The paper, authored by Zheng Li and Yang Zhang, explores a pertinent issue in ML security: membership inference attacks. Particularly, it scrutinizes these attacks in the context of label-only exposure, a scenario where the adversary only accesses the output label of a model rather than detailed confidence scores. This research is crucial given the widespread adoption of ML models in privacy-sensitive domains such as facial recognition and medical image processing, where training data privacy is paramount.

Key Contributions

  1. Introduction of Decision-Based Attacks: The paper presents two novel decision-based membership inference attacks: transfer attack and boundary attack. These methods only rely on the top-1 predicted label from the target model, marking a shift from traditional score-based attacks which utilize confidence scores.
  2. Transfer Attack Methodology: The transfer attack leverages a shadow dataset assumed to be from the same distribution as the target model's training data. This dataset is relabeled using the target model's predictions and utilized to train a local shadow model. The adversary then simulates membership inference by evaluating the shadow model's behavior on test samples, drawing parallels between shadow model behavior and target model data membership.
  3. Boundary Attack Methodology: Unlike transfer attacks, boundary attacks do not require a shadow dataset. Adversaries iteratively perturb candidate inputs until the model’s decision changes, measuring the perturbation's magnitude to infer membership. This method exploits the observation that member samples are typically further from the decision boundary compared to non-member samples.
  4. Experimental Evaluation and Insights: Extensive experiments demonstrate the robustness and effectiveness of these attacks, often surpassing traditional score-based attacks in certain configurations. The research includes an assessment across multiple benchmark datasets such as CIFAR-10, CIFAR-100, GTSRB, and Face datasets, illustrating the versatility and applicability of the proposed attacks.
  5. Defensive Postures Against Attacks: The paper also evaluates existing defense mechanisms against these innovative attacks. It concludes that while traditional defenses like differential privacy and data perturbation mitigate some risks, they are not wholly effective against label-only attacks unless coupled with heavy regularization, which can degrade model performance.

Implications and Future Directions

The implications of this paper are significant. It highlights a previously underestimated vector for membership inference that could exploit label-only interfaces of ML models deployed in real-world scenarios. This necessitates a reconsideration of privacy definitions and defenses in current ML systems. For practitioners, it underscores the importance of cautious use of ML outputs in sensitive applications.

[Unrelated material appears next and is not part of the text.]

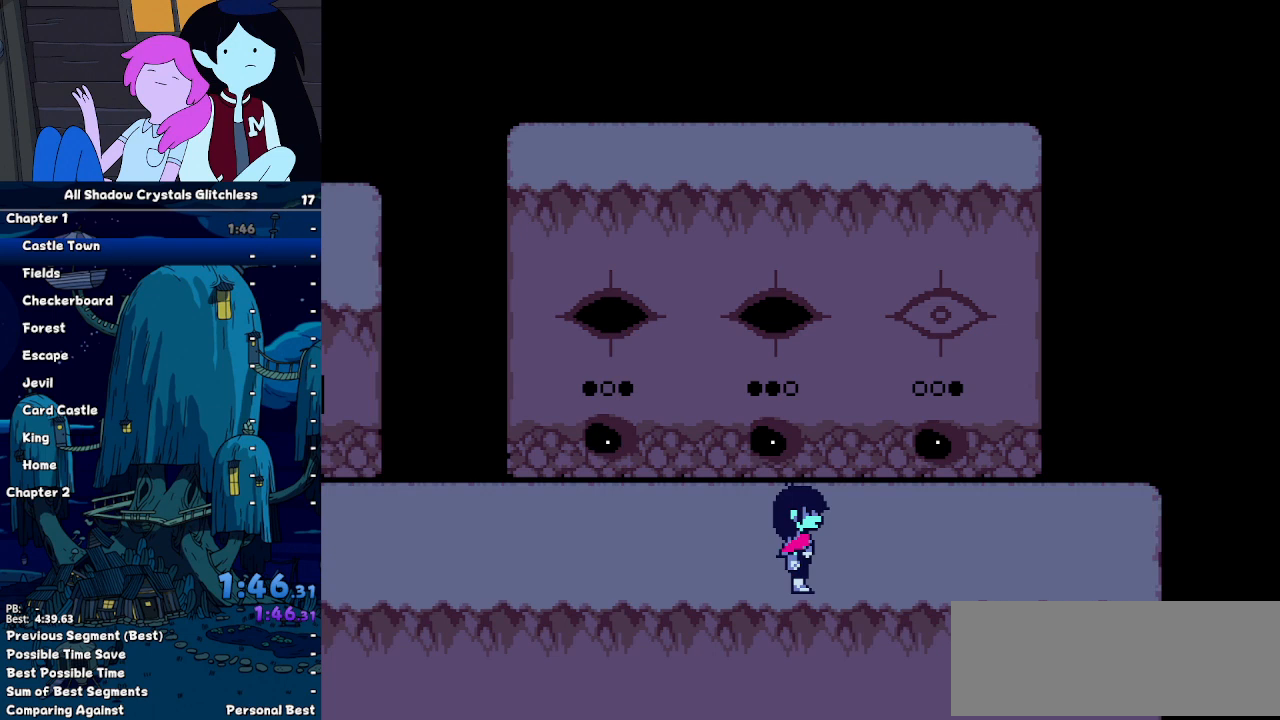
{"keys": ["right", "shift"], "events": [[300, "up", "down"], [333, "right", "up"], [400, "right", "down"], [400, "up", "up"], [400, "z", "down"], [500, "z", "up"]]}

In terms of theoretical advancements, the paper lays a foundation for future research in understanding the intricacies of decision boundary properties in deep learning models. The observation that members are often positioned farther from decision boundaries ignites potential discussions on model training dynamics tailored toward better membership leakage resilience.

Moving forward, potential areas of exploration include the integration of these attacks into comprehensive multi-faceted adversarial frameworks and developing innovative defenses beyond perturbation-based methodologies. Additionally, as the field of ML privacy progresses, the community must remain vigilant to evolving attack strategies that bypass established countermeasures.

In sum, this work provides a valuable contribution to the security and privacy landscape of ML, addressing the nuances of label-only scenarios with rigor and foresight.